Dairy farmers have reflected on the "tougher challenges" they faced during Lockdown Two, as the self-proclaimed "masters of isolation" got to grips with unforeseen problems.
Guernsey cows are famous the world over for the quality of their milk. But keeping island fridges well stocked during the pandemic has challenged Guernsey’s farming community more than ever.
Local dairy farmers have needed to introduce even tighter restrictions in line with Public Health guidelines, to ensure they remain fit and healthy and so can continue their daily routines.
“Our work carries on as usual, irrespective of any restrictions lockdown brings,” said Michael Bray, a farmer from Les Jaonnets Farm and President of the Guernsey Farmers Association.
“My cows have no concept of the global pandemic. They still need care and husbandry, as well as milking twice a day.”
Covid-19 has forced farmers to be even more vigilant. “Should one of us contract the virus, running our farms and finding sufficient cover would then become extremely challenging.”
Pictured: Breakdowns in milking machinery have become harder to fix during the pandemic, as specialist technicians have not been able to come over to the island.
Mr Bray’s family was one of many that, through the Dance Festival’s contact tracing programme, needed to self-isolate.
“We cut ourselves off from everyone outside the immediate family, which raised all sorts of conflicts for us as we still had to continue to look after our cows’ welfare - we were unable to drop everything and walk away,” he said.
“During normal circumstances, if we are going to take a holiday we would have been preparing handovers on the farm for a good few weeks beforehand, which would not have happened if I’d had a positive Covid result.”
Julian Ogier, from Le Hechet Farm, said that long working days make it difficult for him to have much contact with people in the wider community.
“We are actually masters of isolation. For many of us, milking starts at 5.25am every day and our work tends not to be finished much before 6.30pm so it’s a long and fairly anti-social day with little if no interaction with anyone outside each of our farms.”
Pictured: Guernsey Dairy Managing Director Andrew Tabel.
Globally, farmers are experiencing even wider challenges, with shortages of supplies and materials needed for farm maintenance. A wet winter has also put some farmer’s land management work behind schedule.
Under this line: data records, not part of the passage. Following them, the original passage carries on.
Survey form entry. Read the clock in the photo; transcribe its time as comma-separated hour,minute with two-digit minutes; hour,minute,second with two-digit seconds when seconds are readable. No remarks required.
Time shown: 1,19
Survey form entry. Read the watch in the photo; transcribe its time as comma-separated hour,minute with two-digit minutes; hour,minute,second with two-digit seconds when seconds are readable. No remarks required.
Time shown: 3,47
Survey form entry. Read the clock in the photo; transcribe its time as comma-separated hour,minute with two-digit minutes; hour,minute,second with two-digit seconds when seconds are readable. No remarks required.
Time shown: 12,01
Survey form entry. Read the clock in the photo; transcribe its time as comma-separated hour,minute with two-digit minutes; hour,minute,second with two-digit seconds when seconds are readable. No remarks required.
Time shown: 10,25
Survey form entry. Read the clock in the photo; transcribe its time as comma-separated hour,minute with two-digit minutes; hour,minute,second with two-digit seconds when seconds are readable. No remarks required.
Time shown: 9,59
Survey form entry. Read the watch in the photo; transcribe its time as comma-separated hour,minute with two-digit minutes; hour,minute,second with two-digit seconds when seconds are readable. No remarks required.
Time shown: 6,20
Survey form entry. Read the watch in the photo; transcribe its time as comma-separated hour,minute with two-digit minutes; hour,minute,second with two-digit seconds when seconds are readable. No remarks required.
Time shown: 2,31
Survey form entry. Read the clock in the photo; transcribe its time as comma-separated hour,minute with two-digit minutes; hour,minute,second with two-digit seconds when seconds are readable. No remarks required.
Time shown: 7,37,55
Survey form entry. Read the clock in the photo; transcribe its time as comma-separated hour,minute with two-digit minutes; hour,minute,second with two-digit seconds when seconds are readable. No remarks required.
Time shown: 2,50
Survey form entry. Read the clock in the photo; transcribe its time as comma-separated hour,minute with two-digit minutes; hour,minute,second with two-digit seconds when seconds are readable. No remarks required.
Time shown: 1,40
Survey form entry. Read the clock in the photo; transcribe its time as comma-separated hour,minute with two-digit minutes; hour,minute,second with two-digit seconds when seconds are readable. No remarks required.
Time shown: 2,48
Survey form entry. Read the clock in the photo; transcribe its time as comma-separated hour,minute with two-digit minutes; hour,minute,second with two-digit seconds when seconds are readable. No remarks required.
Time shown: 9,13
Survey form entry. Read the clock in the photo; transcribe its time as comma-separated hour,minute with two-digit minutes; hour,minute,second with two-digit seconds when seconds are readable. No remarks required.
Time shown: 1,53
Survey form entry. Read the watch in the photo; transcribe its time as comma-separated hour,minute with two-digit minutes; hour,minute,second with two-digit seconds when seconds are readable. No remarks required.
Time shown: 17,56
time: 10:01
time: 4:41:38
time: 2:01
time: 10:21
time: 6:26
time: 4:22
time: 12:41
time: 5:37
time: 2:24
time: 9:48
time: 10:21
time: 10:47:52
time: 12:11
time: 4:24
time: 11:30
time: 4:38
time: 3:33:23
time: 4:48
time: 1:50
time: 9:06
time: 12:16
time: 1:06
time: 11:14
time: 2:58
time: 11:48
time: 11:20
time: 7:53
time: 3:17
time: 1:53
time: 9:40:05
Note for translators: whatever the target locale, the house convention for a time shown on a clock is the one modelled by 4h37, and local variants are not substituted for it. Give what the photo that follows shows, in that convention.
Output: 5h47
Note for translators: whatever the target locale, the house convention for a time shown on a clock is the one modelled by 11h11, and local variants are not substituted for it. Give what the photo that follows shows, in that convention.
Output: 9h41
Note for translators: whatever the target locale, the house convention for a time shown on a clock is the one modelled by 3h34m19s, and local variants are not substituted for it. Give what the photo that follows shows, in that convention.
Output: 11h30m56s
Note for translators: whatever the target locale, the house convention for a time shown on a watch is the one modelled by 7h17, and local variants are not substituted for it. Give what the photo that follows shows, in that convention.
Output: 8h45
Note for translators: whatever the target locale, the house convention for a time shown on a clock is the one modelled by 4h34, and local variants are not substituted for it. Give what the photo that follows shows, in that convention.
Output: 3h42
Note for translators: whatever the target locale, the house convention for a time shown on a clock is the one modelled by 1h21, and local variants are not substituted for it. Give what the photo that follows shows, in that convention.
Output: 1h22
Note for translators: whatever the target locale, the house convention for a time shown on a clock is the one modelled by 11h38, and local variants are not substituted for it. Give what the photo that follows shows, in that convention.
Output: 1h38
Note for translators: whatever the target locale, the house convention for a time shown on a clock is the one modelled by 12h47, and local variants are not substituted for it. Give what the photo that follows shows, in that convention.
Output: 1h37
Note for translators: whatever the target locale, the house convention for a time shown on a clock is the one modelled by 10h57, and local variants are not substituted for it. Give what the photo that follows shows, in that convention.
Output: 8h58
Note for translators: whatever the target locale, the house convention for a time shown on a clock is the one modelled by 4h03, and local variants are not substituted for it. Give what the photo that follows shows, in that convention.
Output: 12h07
“By now I would normally be preparing my fields ahead of spring," said Mr Ogier. "We also totally rely on our milking machinery to be in good working order but now, when things go wrong, it isn’t very easy to get them fixed. Normally we would fly a specialist technician over from the UK but instead we have had to compromise.”
Andrew Tabel, Managing Director of Guernsey Dairy, acknowledged the difficult and challenging times the island’s dairy farmers are going through to ensure the dairy receives its regular supply of fresh local milk.
What has made this period more demanding, he said, is the increase in milk sales, offset by a reduction in raw milk intake as farmers counter the effects of the recent cold spell.
Pictured top: Michael Bray from Les Jaonnets Farm and President of the Guernsey Farmers Association.